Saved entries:
◆ ◆ ◆ ◆ ◆ ◆ ◆

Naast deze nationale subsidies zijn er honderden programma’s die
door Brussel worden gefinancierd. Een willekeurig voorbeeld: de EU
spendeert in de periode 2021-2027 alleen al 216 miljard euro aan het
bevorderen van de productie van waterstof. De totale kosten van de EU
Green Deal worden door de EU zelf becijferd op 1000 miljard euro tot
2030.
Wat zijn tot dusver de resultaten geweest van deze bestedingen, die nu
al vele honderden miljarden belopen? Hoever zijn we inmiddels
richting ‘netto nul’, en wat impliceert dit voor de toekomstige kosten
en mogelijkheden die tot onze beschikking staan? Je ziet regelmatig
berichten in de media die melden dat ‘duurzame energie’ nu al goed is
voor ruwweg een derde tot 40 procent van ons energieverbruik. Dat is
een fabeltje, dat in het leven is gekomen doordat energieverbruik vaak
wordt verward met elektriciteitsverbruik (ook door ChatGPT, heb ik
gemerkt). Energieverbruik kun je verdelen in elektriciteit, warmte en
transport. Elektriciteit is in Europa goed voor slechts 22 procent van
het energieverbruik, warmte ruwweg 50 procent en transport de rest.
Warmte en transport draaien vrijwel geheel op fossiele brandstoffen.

◆ ◆ ◆ ◆ ◆ ◆ ◆

WHAT IS EXPECTED: List the lines of the entries that include "goed".

OUTPUT FOR THIS TASK:
berichten in de media die melden dat ‘duurzame energie’ nu al goed is
transport. Elektriciteit is in Europa goed voor slechts 22 procent van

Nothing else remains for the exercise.